— EJERCICIO A —
Reproduce tal cual el fragmento sobre la corrupción en Guinea Ecuatorial entre "En muchos ámbitos" y "de agilizar gestiones.", ambos incluidos.
— EJERCICIO B —
Sigue escribiendo el texto sobre la corrupción en Guinea Ecuatorial a partir del punto en que se detiene.

— FRAGMENTO ELEGIDO —

GOBIERNO DIGITAL

La corrupción en Guinea Ecuatorial: el coste de una digitalización insuficiente

La corrupción en Guinea Ecuatorial: el coste de una digitalización insuficiente

Guinea Ecuatorial es uno de los países con mayores ingresos per cápita de África gracias a sus recursos naturales, especialmente el petróleo. Sin embargo, esta riqueza no se ha traducido en un desarrollo equitativo ni en instituciones sólidas. Uno de los factores que contribuyen a esta situación es la persistencia de la corrupción, alimentada en gran medida por la falta de una digitalización fuerte en la administración pública.

En muchos ámbitos del país, los procesos administrativos siguen dependiendo de sistemas manuales o poco integrados. Este tipo de gestión facilita la opacidad, ya que las transacciones no quedan registradas de forma sistemática ni accesible para auditorías independientes. Como resultado, los funcionarios tienen un mayor margen para manipular documentos, retrasar trámites de manera intencionada o exigir pagos informales a cambio de agilizar gestiones.

La ausencia de plataformas digitales robustas también afecta a la recaudación fiscal. Sin sistemas interconectados entre las agencias tributarias, las empresas y el sistema bancario, resulta más sencillo ocultar ingresos o declarar cifras inexactas. Esto no solo reduce los ingresos del Estado, sino que también genera una competencia desleal entre quienes cumplen con sus obligaciones y quienes logran evadirlas mediante prácticas irregulares.

Otro problema importante es la falta de transparencia en los servicios públicos. En muchos casos, los ciudadanos no tienen acceso claro a la información sobre tasas, precios o procedimientos oficiales. Esta situación abre la puerta a cobros arbitrarios y abusivos, ya que los usuarios no pueden verificar fácilmente cuánto deberían pagar ni a quién. La digitalización, mediante portales oficiales y sistemas de consulta en línea, podría reducir significativamente este tipo de prácticas.

Registros de datos:

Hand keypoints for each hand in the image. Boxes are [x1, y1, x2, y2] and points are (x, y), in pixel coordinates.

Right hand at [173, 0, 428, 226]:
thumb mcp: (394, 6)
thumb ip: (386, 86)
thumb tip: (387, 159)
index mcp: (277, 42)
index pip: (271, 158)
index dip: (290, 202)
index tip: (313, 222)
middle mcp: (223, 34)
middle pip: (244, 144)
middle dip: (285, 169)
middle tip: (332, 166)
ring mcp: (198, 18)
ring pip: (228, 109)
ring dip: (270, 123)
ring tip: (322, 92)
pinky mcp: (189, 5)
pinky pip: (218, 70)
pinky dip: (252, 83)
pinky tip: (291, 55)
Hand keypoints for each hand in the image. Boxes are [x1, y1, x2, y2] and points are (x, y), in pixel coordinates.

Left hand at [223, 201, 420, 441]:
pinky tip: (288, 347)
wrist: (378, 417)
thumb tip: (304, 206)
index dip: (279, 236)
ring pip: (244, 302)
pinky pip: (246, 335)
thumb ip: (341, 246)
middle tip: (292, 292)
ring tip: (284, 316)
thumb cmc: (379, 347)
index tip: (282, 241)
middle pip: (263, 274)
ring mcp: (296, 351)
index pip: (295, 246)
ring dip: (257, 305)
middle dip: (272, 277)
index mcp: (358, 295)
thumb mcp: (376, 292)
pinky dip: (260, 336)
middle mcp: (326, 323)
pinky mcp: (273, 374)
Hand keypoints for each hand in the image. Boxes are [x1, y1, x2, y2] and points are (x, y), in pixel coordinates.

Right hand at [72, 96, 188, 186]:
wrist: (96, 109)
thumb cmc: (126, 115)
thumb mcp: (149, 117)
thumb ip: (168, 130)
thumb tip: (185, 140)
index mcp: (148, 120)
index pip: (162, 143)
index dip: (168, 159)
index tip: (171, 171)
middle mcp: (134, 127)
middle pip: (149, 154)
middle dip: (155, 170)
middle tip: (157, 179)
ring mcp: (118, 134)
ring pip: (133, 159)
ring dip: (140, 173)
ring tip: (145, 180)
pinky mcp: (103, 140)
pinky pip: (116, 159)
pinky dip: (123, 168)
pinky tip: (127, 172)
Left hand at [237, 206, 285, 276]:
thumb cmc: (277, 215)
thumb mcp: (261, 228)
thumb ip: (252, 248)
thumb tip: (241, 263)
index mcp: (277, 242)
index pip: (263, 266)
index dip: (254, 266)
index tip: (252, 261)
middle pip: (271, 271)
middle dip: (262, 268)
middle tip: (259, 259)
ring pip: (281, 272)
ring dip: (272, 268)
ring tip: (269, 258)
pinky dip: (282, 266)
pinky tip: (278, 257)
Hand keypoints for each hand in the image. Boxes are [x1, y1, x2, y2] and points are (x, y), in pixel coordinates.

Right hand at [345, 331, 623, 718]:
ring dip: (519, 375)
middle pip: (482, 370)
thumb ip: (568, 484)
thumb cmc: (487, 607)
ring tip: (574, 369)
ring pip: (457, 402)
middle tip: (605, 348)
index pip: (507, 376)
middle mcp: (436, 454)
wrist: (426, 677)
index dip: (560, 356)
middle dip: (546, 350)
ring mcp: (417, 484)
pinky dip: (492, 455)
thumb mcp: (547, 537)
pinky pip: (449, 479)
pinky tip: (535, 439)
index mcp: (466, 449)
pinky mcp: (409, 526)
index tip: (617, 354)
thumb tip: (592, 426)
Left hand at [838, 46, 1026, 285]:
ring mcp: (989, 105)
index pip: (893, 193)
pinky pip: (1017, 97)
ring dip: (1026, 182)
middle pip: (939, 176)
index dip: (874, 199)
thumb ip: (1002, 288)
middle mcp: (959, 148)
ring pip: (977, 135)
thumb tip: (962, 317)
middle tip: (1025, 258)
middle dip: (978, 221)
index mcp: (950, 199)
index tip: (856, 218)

— ESPACIO DE RESPUESTA A —
En muchos ámbitos del país, los procesos administrativos siguen dependiendo de sistemas manuales o poco integrados. Este tipo de gestión facilita la opacidad, ya que las transacciones no quedan registradas de forma sistemática ni accesible para auditorías independientes. Como resultado, los funcionarios tienen un mayor margen para manipular documentos, retrasar trámites de manera intencionada o exigir pagos informales a cambio de agilizar gestiones.

— ESPACIO DE RESPUESTA B —
Además, la debilidad en la infraestructura tecnológica limita la capacidad de supervisión del propio Estado. Sin herramientas digitales que permitan el seguimiento en tiempo real de contratos públicos, licitaciones o ejecución presupuestaria, se incrementa el riesgo de malversación de fondos. La falta de datos fiables y accesibles dificulta también el trabajo de organismos de control y de la sociedad civil.

No obstante, el problema no es únicamente tecnológico. La digitalización requiere inversión, formación y, sobre todo, voluntad política. Implementar sistemas electrónicos sin garantizar su correcta gestión o sin combatir las resistencias internas puede llevar a resultados limitados. Por ello, cualquier estrategia de modernización debe ir acompañada de reformas institucionales que refuercen la transparencia y la rendición de cuentas.

En definitiva, la falta de una digitalización sólida en Guinea Ecuatorial no solo ralentiza el desarrollo administrativo, sino que también crea un entorno propicio para la corrupción. Apostar por la transformación digital del Estado podría marcar un punto de inflexión, reduciendo la opacidad, fortaleciendo el control y acercando las instituciones a los ciudadanos. Sin este paso, será difícil avanzar hacia una gestión pública más justa, eficiente y transparente.